** Opening DOCUMENT TEXT block **
Solved

linked list question for nietod

Posted on 2000-03-09
6
168 Views
Last Modified: 2010-04-02
Hello,
  I'm working on my linked list for the objects again, and I've come across another stump.  For some reason when adding and item, I cannot set the tail->next field.  It gives me a segmentation fault.  Have a lookie at the code again.  The problem is the add method.

     1  #ifndef LIST_CXX
     2  #define LIST_CXX
     3  #include <iostream.h>
     4  #include <stdlib.h>
     5  #include "list.h"
     6  #include "/home/mud/classes/object/object.cpp"
     7
     8  template<class T>
     9  List<T>::List()
    10  {
    11          head = NULL;
    12          tail = NULL;
    13  }
    14
    15  template<class T>
    16  List<T>::~List()
    17  {
    18          Node<T>* p;
    19
    20          if(head != NULL)
    21          {
    22                  while(head->next != NULL)
    23                  {
    24                          p = head->next;
    25                          delete head;
    26                          head = p;
    27                  }
    28          }
    29          delete head;
    30  }
    31
    32  template<class T>
    33  void List<T>::add(T new_item)
    34  {
    35          // create an instance of the object
    36          T new_obj(new_item);
    37
    38          // create a node pointer
    39          Node<T>* p;
    40
    41          // create an empty node
    42          p = new Node<T>;
    43
    44          if(head == NULL)
    45          {
    46                  p->item = new_obj;
    47                  p->next = tail;
    48                  head = p;
    49          }
    50          else
    51          {
    52                  p->item = new_obj;
    53                  p->next = NULL;
    54                  // FIGURE OUT WHY THIS DOESN'T WORK
    55                  tail->next = p;
    56                  tail = p;
    57          }
    58
    59  }
    60
    61  template<class T>
    62  void List<T>::kill(int x)
** Closing DOCUMENT TEXT block **
PROBLEM A: Quote the lines in the records from the line containing "UC San Diego's Vaccine" up to and including the line containing "Compliance with the UC and CDPH".
** Opening PROVIDED ENTRIES block **
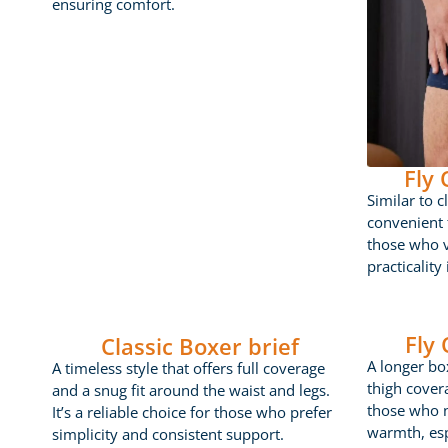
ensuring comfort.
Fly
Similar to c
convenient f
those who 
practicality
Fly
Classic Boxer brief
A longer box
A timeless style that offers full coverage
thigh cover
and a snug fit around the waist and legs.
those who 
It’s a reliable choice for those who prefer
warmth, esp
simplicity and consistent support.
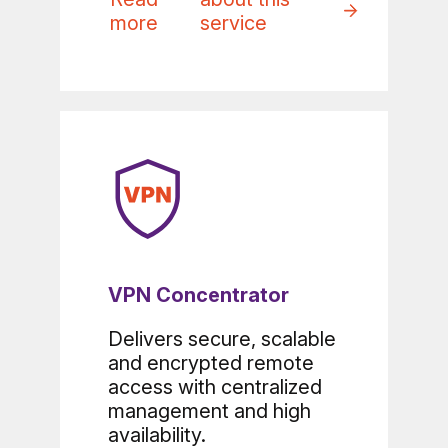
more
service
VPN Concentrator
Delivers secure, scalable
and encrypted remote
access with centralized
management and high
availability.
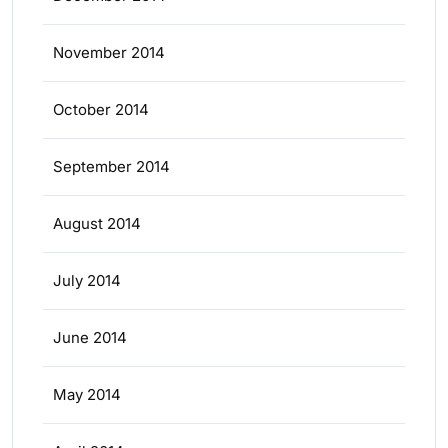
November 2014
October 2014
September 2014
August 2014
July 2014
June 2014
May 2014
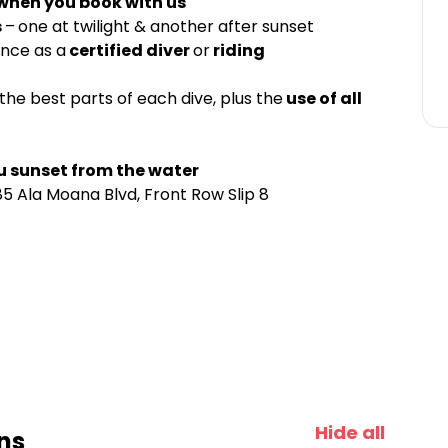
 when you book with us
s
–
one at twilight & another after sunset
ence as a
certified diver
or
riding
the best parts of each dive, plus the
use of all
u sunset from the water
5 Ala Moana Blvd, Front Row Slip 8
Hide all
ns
** Closing PROVIDED ENTRIES block **
** Opening PROVIDED ENTRIES block **
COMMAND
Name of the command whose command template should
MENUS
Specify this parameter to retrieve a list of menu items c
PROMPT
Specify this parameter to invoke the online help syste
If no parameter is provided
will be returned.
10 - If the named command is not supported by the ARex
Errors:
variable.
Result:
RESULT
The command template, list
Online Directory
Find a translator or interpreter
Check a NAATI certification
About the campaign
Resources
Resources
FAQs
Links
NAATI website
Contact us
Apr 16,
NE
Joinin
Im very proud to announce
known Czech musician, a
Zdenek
** Closing PROVIDED ENTRIES block **
** Opening PROVIDED ENTRIES block **
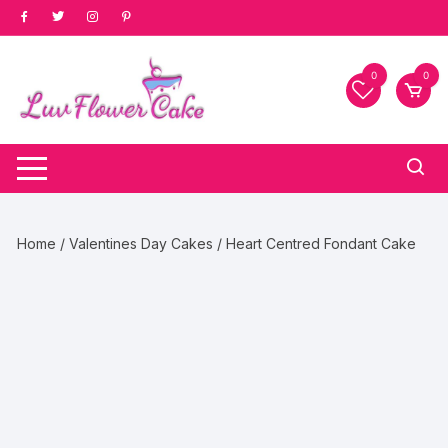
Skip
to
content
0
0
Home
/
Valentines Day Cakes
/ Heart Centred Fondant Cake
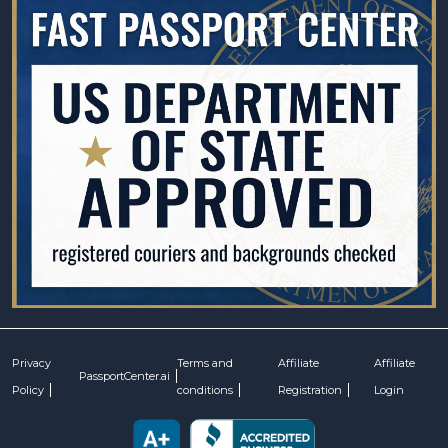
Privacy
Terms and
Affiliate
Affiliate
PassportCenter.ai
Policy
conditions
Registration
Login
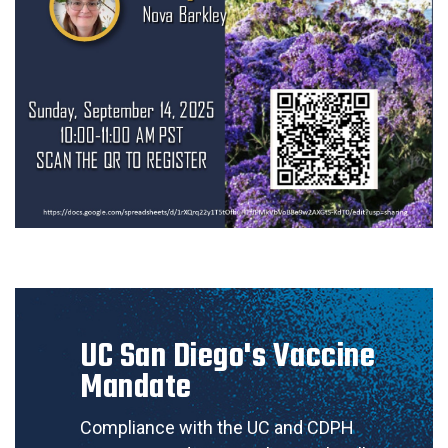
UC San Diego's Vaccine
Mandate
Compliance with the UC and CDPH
** Closing PROVIDED ENTRIES block **
PROBLEM B: Write the next part of the linked list thread, picking up after its final line.

EXPECTED OUTPUT A:
UC San Diego's Vaccine
Mandate
Compliance with the UC and CDPH

EXPECTED OUTPUT B:
    63  {
    64          Node<T>* p;
    65          Node<T>* q;
    66
    67          p = head;
    68
    69          if(head->item.getNum() == x)
    70          {
    71                  head = head->next;
    72          }
    73          else
    74          {
    75                  while(p->item.getNum() != x)
    76                  {
    77                          q = p;
    78                          p = p->next;
    79                  }
    80
    81                  q->next = p->next;
    82          }
    83
    84          delete p;
    85
    86  }
    87
    88  #endif // LIST_CXX
0
Comment
Question by:scottd1978
  • 4
  • 2
6 Comments
 
LVL 22

Expert Comment

by:nietod
ID: 2600823
I don't remember the previous time.  Actualy I don't remember which--linked list questions probably come up twice a week.

 template<class T>
33  void List<T>::add(T new_item)
34  {
35          // create an instance of the object
// Why are you doing this?  What do you need new_obj for?
// it is a copy of new_item, just use new item instead.
36          T new_obj(new_item);
                    37
                    38          // create a node pointer
                    39          Node<T>* p;
                    40
                    41          // create an empty node
                    42          p = new Node<T>;
                    43
                    44          if(head == NULL)
                    45          {
// Note here you copy new_obj which was a copy of new_item.
//Just copy the original.  i.e don't copy  new_obj, copy new_item.
                    46                  p->item = new_obj;
                    47                  p->next = tail;
// Youdon't set tail here.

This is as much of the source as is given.